His name was Ray Chapman. He was a shortstop with the Cleveland Indians in 1920. He was one of the team’s major stars and their best infielder. But his name became a footnote in history when he became the first and only player in major league baseball to die after being hit by a baseball.

It happened at the Polo Grounds in New York City in a game against the Yankees. Chapman had a reputation for allowing himself to be hit by pitches and Yankees pitcher Carl Mays was a famous “bean ball” pitcher. It was recipe for disaster.

Mays had an underhand style that made it hard for batters to see the ball. Chapman had a hunched over stance and was expecting a curve ball, but instead Mays threw a fastball. Chapman never got out of the way and the ball hit him in the left temple with a sound so loud some people in the crowd thought Chapman had hit the ball.

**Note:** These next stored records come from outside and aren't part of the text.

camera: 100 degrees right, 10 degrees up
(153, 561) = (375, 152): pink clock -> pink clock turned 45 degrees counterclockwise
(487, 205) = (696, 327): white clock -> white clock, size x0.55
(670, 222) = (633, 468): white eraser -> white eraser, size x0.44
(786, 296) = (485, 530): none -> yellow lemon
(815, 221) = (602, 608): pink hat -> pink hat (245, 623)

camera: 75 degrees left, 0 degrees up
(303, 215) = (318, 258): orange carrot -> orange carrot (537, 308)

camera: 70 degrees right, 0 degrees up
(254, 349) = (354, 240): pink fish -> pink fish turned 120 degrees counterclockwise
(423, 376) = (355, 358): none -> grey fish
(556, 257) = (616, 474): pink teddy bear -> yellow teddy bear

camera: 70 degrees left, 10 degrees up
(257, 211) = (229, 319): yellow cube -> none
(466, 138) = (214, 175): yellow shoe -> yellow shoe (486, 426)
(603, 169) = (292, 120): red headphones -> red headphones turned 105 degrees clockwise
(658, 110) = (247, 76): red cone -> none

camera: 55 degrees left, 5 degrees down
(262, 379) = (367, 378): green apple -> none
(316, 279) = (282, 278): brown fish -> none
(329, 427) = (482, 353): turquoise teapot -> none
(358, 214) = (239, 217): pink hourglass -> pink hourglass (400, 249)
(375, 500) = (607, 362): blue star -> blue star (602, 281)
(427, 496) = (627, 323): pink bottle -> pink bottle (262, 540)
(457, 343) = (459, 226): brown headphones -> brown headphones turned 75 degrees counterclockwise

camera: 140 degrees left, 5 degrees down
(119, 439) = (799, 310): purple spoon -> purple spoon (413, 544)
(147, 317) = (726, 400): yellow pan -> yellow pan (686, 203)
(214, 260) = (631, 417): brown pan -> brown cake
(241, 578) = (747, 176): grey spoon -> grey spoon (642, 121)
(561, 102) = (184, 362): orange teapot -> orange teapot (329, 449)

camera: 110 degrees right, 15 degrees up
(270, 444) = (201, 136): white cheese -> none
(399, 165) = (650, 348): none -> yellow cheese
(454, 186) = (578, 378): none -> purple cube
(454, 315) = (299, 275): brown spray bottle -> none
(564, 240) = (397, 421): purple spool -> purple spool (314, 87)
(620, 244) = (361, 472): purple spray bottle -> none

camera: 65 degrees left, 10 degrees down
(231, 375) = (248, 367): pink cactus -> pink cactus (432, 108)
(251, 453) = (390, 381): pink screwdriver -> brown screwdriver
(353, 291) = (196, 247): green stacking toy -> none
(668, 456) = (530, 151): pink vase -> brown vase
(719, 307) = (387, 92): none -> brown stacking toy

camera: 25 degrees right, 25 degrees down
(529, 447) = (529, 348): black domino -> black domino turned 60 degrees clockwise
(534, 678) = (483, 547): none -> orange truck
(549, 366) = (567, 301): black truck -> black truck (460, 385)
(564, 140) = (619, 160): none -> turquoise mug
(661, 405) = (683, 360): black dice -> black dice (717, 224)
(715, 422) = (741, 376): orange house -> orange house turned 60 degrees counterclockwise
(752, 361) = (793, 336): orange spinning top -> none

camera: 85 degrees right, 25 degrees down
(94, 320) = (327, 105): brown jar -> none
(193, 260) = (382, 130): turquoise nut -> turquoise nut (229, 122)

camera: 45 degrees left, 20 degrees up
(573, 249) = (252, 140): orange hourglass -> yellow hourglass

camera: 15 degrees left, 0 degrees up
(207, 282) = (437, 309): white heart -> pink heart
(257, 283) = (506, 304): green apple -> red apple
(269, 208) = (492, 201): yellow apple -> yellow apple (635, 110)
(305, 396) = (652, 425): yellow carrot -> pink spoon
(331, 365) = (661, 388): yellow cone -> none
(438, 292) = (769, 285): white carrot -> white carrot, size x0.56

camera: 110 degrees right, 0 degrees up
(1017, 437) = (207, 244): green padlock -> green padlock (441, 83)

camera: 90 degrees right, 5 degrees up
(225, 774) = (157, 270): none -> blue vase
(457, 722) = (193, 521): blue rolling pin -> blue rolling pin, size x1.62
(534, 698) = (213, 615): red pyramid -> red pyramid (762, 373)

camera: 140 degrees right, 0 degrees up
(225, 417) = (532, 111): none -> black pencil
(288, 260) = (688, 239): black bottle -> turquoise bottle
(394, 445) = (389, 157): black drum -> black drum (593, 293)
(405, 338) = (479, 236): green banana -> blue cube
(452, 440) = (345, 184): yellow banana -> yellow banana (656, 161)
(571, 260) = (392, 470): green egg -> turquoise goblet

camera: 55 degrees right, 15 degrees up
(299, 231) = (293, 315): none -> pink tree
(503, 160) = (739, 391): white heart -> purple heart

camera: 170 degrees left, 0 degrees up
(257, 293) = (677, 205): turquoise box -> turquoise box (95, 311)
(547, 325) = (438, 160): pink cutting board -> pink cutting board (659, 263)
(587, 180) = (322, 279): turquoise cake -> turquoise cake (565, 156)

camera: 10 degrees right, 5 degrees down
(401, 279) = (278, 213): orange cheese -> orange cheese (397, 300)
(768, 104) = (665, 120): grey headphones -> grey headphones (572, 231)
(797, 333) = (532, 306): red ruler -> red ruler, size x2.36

Chapman fell to the ground – other players helped him up and to the dugout. But he lost consciousness and died 12 hours later.

There were a number of changes made in the game as a result of Chapman’s death – the biggest was how often the baseballs are changed. Up until then just a handful of balls were used during a game, even after they got yellow with dirt and tobacco juice. The new procedure was to replace any ball that became scuffed or dirty with a new one.

90 new baseballs are required at the beginning of the game. Between 60 and 70 balls are used per game. The average life of a major league baseball is 6 pitches.